Überglücklich wieder in der Heimat
Von Annett Weckebrod

Annett Mertens im Kindergarten "Mandauspatzen" in Hainewalde. Die 46-Jährige leitet die Kindertagesstätte, zuvor war sie elf Jahre lang in München beschäftigt. Foto: Mario Heinke
Kindergärtnerin zu sein, war schon immer der Traum von Annett Mertens. Dafür hat sie 1997 allerdings ihre Heimat verlassen müssen. “Es war eine schwere Zeit”, sagt die heute 46-Jährige. Ihren Mann und die zwei Kinder, damals acht und elf Jahre alt, musste Annett Mertens zunächst in Großschönau zurücklassen.
Annett Mertens hat zu DDR-Zeiten Kindergärtnerin studiert und arbeitete von 1985 bis 1994 im Kindergarten “Hutbergzwerge” in Großschönau. Dann wurde sie entlassen. Um nicht aus Großschönau weg zu müssen, arbeitete sie zunächst im Altersheim. Das wurde im Oktober 1995 geschlossen. Im November 1995 hatte sie ein weiteres Mal Glück, konnte im Damast- und Frottiermuseum in Großschönau eine Mutterschaftsvertretung übernehmen. Danach wurde sie arbeitslos, war mit dieser Situation unzufrieden und schickte Bewerbungen überall hin. “Ich hatte Bewerbungsgespräche in ganz Deutschland”, erzählt Mertens.

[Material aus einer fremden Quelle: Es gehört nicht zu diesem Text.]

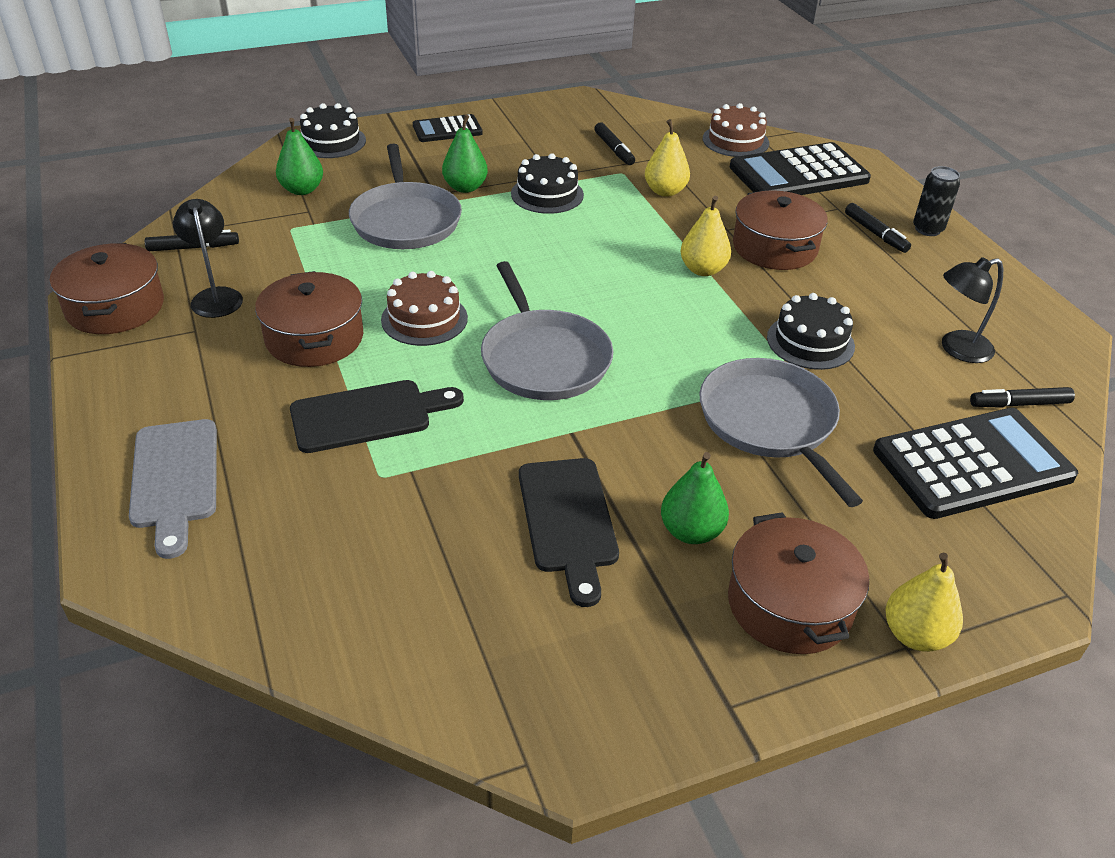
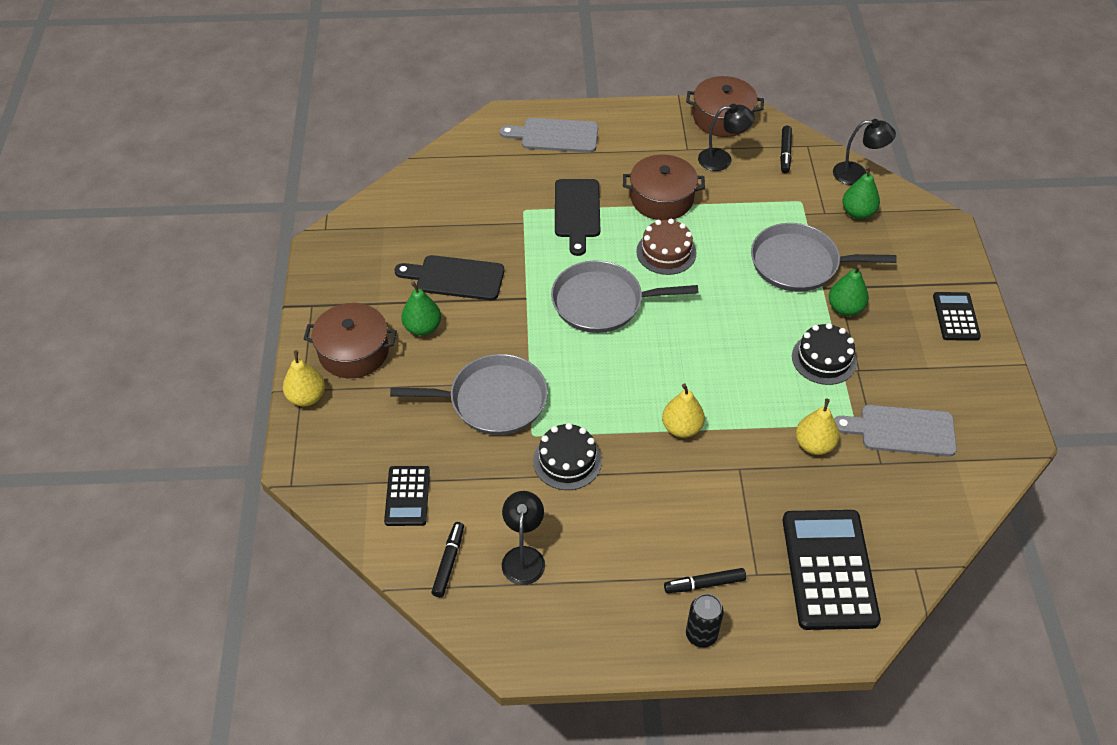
camera: 110 degrees right, 10 degrees up
black cake [300,103,366,158] -> none
black marker [594,122,635,165] -> grey cutting board [834,405,957,457]
brown cake [703,103,769,157] -> none
brown pot [733,190,828,270] -> none
black calculator [873,408,1078,519] -> black calculator [384,466,430,526], size x0.55
none -> black lamp [833,119,896,185]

In München wurde sie durch den Tipp einer ehemaligen Arbeitskollegin fündig. “Damals haben sie in München händeringend Kindergärtnerinnen gesucht”, erzählt Mertens. Im April 1998 war es dann soweit. “Ich habe meine Koffer gepackt und bin los, ganz alleine”, sagt sie. Jedes Wochenende hat Annett Mertens den langen Weg von München nach Großschönau auf sich genommen, um bei ihrer Familie und ihren Kindern zu sein. “Manchmal wollte ich Sonntag einfach nicht losfahren”, erinnert sie sich. Die Familienzusammenführung gelang ein halbes Jahr später. “Mein Mann hat sich auch in München beworben und ist mit den Kindern im August 1998 hinterhergekommen”, sagt Mertens.
Zurück nach Hainewalde
Dass sie in München nicht alt werden wollen, wussten die Mertens von Anfang an. Im Januar 2008 kauften sie ein Haus in Großschönau. Da stand allerdings noch nicht fest, wann sie zurückkommen. “Wir wussten nur, dass wir unseren Lebensabend auf jeden Fall in der Heimat verbringen wollen”, sagt Annett Mertens. Der wichtigste Beweggrund dafür war, dass sie ihre Eltern im Alter auf keinen Fall alleine lassen wollte. “Dass es jetzt so schnell ging, war eigentlich eher Zufall”, sagt Mertens.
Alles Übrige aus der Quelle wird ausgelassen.